Exercise set:
1) Name every tree species mentioned in the commentary on Sitka spruce plantations.
2) Answer from the commentary on Sitka spruce plantations:
(a) What rotation lengths are said to have been reached in the past?
(b) Where do the pine martens have their dens?
(c) What was the cabin in the photo caption made from?
3) Carry on writing the commentary on Sitka spruce plantations after its last sentence.

Document passage:
——————

The account the author gives of life colonising new conifer plantations is not inaccurate but neither is it the whole story as it is clear that plantations on rotations of 30-40 years never develop anywhere near as much associated wildlife as rotations that in the past may have reached 50-60 years. The fairer picture is that much of the life of a conifer plantation inhabits the rides, the edges and the few bits of open land or remaining native trees that happen to be there. The bulk of a 30 year old, no-thin Sitka spruce forest is a barren place by any ecological standard. As I said, I live in one.


Sitting among the Sitka spruce - one of Bernard Planterose and family’s cabin homes,
made out of the Sitka spruce felled and milled by chainsaw mill on site in Highland
Scotland - Photo Bernard Planterose

Yes, we have siskins, crossbills and great flocks of goldcrests and tits passing through - but many of them are en route either from or to the native Norway spruce and Scots pine forests of Scandinavia. Even after 60 years, the forest floor under Sitka spruce is mostly a dead zone with a thin, acidic, needle-formed humus. We do have pine martens and some introduced red squirrels but the former have their dens in the next door birch woodland and the red squirrels probably forage there too judging by the number of flat ones in the road. The wildlife story is all relative and if you compare conifer plantation with the average over-grazed and burnt piece of upland moorland you can create a reasonably flattering case for the conifers (as the author does). But a more illuminating comparison would be between the exotic conifer plantation and a native species based forest where natural regeneration is the restocking method and a mix of nutrient-mining broadleaves such as birch or nitrogen fixing alder are intermixed with a conifer component including native Scots pine.

——————

Dataset excerpt:
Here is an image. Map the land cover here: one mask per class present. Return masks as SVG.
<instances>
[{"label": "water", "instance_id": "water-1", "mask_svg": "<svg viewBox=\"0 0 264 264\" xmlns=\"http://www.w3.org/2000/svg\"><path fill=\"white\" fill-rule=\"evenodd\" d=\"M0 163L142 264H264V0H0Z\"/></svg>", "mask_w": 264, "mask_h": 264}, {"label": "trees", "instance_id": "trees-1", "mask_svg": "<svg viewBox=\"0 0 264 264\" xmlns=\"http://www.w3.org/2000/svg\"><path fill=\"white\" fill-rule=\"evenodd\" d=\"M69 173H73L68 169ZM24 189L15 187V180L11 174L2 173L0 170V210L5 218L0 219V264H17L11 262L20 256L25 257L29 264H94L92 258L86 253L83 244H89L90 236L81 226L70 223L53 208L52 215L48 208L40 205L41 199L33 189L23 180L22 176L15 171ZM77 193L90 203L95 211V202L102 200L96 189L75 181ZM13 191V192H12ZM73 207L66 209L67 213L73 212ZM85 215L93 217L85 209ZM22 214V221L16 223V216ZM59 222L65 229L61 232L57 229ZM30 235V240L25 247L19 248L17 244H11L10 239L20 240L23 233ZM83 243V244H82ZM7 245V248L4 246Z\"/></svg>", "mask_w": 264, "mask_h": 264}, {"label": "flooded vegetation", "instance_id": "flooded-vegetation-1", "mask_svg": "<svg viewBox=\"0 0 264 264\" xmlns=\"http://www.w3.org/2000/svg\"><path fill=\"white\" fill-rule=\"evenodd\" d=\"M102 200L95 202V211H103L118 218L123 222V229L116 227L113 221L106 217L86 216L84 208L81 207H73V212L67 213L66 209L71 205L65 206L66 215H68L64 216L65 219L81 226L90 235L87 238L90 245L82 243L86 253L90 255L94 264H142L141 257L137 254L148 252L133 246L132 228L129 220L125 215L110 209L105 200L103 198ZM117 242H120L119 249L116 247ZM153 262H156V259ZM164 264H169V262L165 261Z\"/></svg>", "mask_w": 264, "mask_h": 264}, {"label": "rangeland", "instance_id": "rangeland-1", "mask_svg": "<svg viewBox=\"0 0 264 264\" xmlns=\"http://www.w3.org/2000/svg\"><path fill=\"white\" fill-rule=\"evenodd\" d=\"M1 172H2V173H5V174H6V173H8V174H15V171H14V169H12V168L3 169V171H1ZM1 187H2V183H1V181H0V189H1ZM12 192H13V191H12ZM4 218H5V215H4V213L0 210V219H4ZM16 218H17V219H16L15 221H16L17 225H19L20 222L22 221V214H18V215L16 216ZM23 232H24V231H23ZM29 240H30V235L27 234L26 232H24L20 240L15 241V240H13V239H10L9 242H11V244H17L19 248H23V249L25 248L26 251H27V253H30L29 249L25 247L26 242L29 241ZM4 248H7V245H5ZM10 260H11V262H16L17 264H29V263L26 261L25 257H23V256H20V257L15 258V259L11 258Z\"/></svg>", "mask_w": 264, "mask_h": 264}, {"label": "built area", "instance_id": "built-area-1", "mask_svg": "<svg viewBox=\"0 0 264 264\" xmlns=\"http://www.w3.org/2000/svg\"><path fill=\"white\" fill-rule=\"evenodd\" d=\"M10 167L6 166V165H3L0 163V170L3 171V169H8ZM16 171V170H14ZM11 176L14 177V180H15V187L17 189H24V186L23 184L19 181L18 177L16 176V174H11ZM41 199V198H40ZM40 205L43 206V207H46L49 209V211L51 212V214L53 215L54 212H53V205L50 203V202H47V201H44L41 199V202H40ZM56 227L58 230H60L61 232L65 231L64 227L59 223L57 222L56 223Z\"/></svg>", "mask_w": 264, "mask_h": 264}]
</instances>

——————

Answers by task:
1) Sitka spruce, Norway spruce, Scots pine, birch, alder

2)
(a) 50-60 years
(b) In the next door birch woodland
(c) Sitka spruce felled and milled by chainsaw mill on site

3)
Another rather dubious comparison in the book is one between the 17-21 yr old Sitka spruces which are said to fix 7 tonnes of carbon/yr/ha with the hectare of 72-80 yr old deciduous forest which takes up 4.9 tonnes. This comparison is simplistic and potentially misleading because the rate of CO2 sequestration will also drop off in the spruce plantation with age and this says nothing of the relative soil building (Carbon fixing) potential of the soils under the two types. Most of all it fails to account for the fact that the spruce will most likely be felled at 30-40 years releasing significant quantities of CO2 from the soils whereas the deciduous forest might be managed on a continuous cover regime to yield a sustained flow of equally carbon rich and probably longer enduring products without soil disruption. (Paper products are rapidly rotted and burnt releasing their carbon, thus largely negating their sequestration value). Furthermore the calorific value of the hardwood, if use as fuelwood, is also higher per unit volume in any calculation of fossil fuel substitution. Ultimately it all depends on management, final use and durability of products. It's a complex picture but if you want to see a truer picture of upland conifer management in the UK take a look at the photo below which is entirely typical of my home area.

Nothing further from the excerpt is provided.